What are the results to the parties from the alternative transactions in (1) through (9) below (i.e., the amount and character of shareholder income or loss and the earnings and profits impact)? Each question should be reproduced in bold italic type, followed by your answer in normal type. They should simply be sufficient to answer the questions.

(1) Art sells 10,000 Phoenix shares to Bob for $200,000. Alternatively, what should Art do if 50,000 of Art's shares have a $10 per share basis and the other 10,000 shares have a $20 per share basis? Are there any circumstances in which this sale could be a redemption?

(2) Art sells 30,000 shares back to Phoenix for $600,000.

(3) Art sells 20,000 shares back to Phoenix for $400,000.

(4) What would result to Bob if Phoenix redeems 10,000 of Bob's shares for $200,000? What is the minimum number of shares that Bob must have redeemed to ensure sale or exchange treatment?

(5) Art sells 10,000 shares back to Phoenix for $200,000.

(6) Art sells 30,000 shares back to Phoenix for $600,000. Shortly thereafter, Bob sells 10,000 shares back to Phoenix for $200,000 in an exchange that had been agreed to in the preceding year. What would result to Bob?
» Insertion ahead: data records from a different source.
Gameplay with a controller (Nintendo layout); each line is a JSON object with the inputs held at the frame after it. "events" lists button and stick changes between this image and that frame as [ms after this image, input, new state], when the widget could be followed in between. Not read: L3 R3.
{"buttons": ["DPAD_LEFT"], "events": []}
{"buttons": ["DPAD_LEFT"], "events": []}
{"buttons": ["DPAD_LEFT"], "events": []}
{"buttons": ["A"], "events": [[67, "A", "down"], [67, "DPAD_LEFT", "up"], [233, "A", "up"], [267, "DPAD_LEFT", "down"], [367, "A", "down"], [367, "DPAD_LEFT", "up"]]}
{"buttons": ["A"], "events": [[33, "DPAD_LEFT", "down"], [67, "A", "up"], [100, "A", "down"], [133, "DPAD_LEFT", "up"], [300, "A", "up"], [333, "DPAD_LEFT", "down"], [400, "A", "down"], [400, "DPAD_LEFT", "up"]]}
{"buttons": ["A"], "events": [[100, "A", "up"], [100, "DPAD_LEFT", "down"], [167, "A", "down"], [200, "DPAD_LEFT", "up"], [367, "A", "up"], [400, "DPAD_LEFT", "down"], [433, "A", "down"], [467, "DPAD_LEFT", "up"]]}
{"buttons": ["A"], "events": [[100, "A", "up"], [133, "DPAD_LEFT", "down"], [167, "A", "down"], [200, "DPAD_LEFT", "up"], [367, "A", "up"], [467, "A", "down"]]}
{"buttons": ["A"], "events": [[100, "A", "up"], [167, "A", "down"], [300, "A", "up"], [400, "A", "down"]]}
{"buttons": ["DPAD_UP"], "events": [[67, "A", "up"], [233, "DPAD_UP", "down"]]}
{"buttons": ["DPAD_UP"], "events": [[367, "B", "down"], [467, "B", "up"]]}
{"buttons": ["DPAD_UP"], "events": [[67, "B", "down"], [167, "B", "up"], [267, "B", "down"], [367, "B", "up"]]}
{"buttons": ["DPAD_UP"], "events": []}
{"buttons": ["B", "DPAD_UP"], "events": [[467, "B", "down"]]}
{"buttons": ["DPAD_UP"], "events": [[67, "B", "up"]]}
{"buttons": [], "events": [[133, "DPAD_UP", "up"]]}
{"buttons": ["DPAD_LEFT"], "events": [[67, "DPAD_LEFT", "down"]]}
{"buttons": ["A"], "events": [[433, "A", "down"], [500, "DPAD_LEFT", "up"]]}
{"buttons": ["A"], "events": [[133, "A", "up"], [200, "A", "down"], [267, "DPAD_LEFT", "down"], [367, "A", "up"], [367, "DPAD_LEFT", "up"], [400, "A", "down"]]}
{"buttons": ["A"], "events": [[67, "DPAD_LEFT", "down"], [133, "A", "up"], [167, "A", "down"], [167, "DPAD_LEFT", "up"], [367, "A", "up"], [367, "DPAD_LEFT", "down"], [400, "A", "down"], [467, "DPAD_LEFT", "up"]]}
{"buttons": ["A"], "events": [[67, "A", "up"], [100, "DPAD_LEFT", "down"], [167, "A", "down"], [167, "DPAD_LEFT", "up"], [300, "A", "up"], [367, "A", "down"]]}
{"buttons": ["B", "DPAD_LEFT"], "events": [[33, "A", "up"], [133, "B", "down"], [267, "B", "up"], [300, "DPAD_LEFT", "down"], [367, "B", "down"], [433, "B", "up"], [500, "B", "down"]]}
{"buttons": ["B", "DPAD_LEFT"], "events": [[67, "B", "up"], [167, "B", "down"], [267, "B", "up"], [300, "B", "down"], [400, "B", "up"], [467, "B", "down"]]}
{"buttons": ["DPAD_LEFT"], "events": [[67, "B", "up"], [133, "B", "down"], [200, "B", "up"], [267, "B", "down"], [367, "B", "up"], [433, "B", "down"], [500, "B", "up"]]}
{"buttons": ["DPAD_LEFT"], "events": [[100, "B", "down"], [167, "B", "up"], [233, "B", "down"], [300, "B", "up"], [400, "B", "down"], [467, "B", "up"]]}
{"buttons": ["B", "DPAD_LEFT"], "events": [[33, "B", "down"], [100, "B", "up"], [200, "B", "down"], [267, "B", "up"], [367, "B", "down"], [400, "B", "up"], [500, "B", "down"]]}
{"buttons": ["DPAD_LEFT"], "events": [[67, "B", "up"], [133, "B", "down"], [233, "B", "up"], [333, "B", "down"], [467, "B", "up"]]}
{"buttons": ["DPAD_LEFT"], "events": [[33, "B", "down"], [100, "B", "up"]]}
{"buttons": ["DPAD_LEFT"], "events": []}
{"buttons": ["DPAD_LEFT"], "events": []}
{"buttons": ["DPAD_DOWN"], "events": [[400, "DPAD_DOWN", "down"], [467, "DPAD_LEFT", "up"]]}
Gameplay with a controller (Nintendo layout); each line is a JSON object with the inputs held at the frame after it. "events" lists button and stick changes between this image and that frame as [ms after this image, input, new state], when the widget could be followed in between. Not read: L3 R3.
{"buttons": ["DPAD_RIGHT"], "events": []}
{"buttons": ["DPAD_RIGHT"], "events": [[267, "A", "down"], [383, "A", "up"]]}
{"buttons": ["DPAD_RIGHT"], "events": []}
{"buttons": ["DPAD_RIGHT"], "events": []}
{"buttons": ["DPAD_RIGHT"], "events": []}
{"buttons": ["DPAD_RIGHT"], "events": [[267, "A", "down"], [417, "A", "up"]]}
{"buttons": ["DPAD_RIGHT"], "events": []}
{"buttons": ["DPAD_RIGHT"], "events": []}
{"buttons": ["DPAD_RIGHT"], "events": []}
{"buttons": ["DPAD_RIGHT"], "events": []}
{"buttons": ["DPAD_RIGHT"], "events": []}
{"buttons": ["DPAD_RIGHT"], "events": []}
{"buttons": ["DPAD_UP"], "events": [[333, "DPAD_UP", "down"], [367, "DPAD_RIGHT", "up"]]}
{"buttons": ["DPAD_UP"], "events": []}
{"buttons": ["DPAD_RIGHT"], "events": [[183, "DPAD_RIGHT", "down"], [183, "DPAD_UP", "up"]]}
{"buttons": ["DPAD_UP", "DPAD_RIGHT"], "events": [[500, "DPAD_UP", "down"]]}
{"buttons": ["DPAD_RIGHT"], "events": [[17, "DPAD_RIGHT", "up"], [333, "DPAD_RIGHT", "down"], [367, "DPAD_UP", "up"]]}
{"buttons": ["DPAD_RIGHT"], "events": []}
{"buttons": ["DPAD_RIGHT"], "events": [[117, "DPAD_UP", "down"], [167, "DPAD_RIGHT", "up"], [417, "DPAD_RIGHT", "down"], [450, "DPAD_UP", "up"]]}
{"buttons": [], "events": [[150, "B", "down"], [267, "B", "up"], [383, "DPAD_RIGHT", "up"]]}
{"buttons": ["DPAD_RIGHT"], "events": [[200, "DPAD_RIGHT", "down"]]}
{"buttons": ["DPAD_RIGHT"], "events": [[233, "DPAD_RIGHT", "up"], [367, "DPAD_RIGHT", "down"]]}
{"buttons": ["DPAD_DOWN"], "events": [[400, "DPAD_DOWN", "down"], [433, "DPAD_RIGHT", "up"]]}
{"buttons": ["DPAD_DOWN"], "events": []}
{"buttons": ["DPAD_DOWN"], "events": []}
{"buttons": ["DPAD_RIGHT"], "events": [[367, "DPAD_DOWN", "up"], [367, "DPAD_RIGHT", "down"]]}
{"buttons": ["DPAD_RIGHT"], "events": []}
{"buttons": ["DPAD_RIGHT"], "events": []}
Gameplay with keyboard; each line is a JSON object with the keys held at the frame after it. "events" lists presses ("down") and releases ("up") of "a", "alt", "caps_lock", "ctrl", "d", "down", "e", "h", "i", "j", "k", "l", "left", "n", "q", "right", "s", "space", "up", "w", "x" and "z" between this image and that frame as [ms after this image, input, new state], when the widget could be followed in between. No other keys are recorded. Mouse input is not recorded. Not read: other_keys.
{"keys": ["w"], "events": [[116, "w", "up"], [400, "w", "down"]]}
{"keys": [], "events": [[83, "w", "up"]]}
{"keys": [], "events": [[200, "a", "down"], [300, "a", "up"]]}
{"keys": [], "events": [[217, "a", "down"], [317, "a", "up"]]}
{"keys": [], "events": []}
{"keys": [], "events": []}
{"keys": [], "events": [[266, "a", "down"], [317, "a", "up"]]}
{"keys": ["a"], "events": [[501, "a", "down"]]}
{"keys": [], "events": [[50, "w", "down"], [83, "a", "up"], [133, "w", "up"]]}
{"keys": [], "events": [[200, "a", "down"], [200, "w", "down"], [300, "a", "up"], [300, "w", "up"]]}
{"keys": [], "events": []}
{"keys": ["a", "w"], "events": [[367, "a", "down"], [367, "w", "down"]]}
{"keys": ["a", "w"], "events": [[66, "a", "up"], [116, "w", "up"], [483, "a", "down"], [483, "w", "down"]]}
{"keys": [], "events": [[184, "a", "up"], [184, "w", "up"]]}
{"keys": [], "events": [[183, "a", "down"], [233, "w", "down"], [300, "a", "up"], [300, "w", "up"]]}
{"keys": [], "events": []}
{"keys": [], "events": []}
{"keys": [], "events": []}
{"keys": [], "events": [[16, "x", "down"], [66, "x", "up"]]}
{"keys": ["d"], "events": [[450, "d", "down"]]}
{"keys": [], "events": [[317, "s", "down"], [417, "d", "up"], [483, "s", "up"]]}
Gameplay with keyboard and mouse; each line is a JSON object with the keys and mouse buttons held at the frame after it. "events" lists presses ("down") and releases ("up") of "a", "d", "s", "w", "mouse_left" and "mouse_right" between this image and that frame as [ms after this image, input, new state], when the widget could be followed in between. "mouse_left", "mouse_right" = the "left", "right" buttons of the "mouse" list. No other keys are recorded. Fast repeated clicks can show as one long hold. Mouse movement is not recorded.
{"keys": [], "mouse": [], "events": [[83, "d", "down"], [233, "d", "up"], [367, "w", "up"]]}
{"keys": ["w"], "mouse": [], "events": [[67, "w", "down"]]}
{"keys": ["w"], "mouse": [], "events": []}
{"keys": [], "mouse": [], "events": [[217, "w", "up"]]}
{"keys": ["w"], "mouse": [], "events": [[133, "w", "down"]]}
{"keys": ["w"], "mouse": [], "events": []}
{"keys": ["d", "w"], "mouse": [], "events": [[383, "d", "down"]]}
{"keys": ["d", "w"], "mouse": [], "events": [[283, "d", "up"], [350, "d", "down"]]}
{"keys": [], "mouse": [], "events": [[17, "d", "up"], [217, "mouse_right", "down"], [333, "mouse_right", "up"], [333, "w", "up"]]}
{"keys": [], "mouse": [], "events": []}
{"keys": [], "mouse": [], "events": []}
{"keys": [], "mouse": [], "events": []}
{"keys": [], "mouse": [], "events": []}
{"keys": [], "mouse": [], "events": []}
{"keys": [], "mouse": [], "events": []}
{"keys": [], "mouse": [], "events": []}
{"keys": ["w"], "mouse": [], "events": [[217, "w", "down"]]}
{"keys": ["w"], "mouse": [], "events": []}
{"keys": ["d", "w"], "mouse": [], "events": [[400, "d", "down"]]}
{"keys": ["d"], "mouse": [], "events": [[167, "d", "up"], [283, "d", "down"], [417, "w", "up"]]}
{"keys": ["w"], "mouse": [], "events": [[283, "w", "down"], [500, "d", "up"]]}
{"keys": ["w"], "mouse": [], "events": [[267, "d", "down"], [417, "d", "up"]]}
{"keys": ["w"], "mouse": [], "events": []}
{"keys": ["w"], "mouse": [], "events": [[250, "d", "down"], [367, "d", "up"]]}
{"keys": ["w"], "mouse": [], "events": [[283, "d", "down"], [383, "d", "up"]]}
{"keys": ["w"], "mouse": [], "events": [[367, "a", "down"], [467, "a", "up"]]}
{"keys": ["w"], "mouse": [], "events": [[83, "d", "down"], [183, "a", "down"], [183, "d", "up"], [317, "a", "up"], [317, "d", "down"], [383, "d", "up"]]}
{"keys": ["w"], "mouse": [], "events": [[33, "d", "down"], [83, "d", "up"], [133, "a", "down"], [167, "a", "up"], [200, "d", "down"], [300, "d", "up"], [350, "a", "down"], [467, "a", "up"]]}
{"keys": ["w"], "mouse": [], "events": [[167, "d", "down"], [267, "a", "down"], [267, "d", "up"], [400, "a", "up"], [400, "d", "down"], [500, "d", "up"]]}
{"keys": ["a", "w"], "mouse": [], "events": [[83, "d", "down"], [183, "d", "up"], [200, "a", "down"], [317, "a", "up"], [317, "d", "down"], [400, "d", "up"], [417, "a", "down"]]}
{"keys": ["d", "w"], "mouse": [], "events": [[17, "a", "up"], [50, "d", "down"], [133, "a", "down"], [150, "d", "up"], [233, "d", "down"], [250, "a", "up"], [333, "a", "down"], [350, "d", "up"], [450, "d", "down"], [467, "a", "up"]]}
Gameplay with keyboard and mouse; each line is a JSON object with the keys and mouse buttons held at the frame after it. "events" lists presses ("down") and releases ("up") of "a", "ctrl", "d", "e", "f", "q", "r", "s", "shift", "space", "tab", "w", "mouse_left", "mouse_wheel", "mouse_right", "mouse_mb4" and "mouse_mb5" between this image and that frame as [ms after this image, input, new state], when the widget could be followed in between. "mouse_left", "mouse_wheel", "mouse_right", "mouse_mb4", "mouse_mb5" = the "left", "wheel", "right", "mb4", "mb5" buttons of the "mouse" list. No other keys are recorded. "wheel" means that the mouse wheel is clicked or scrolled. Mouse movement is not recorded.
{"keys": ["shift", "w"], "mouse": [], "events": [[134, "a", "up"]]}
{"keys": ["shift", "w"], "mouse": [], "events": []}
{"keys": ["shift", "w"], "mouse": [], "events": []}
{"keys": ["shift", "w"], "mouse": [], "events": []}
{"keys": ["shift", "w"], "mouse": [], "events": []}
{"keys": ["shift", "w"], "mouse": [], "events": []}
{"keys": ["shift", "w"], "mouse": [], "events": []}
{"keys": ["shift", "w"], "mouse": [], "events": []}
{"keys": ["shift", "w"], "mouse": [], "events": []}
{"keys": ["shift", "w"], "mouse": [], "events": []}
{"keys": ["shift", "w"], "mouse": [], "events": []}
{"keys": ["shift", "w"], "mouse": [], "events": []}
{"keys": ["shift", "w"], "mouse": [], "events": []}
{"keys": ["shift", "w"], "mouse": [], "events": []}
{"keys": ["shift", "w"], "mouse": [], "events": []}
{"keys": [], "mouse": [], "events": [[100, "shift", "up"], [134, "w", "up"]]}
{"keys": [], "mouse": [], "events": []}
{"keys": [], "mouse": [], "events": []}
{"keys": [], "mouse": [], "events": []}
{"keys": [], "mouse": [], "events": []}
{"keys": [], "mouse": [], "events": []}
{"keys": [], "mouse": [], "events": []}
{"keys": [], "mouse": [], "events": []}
What would result to Art if Bob sold 11,000 shares, rather than 10,000?

(7) In one transaction, Art sells 20,000 Phoenix shares to Bob for $400,000 and 10,000 shares back to Phoenix for $200,000.

(8) Art sells 30,000 shares back to Phoenix for $600,000. What would result if Art and Bob are "related" in the following alternative ways?

(a) Bob is Art's brother, and their father is living.

(b) Bob is Art's equal partner in a two-person partnership.

(c) Bob is a corporation in which Art owns one half of the stock.

(d) Art is a trust of which Bob is the sole income beneficiary for Bob's life.

Query: Would Art's shares be attributed to Bob? Could Phoenix be an Scorporation?

(e) Art has an option to buy Bob's shares.

(9) If Art and Bob each own 50,000 shares, rather then 60,000 shares and 40,000 shares, respectively, how many shares will Art and Bob each own by attribution?

Assume no relationships other than as shareholders.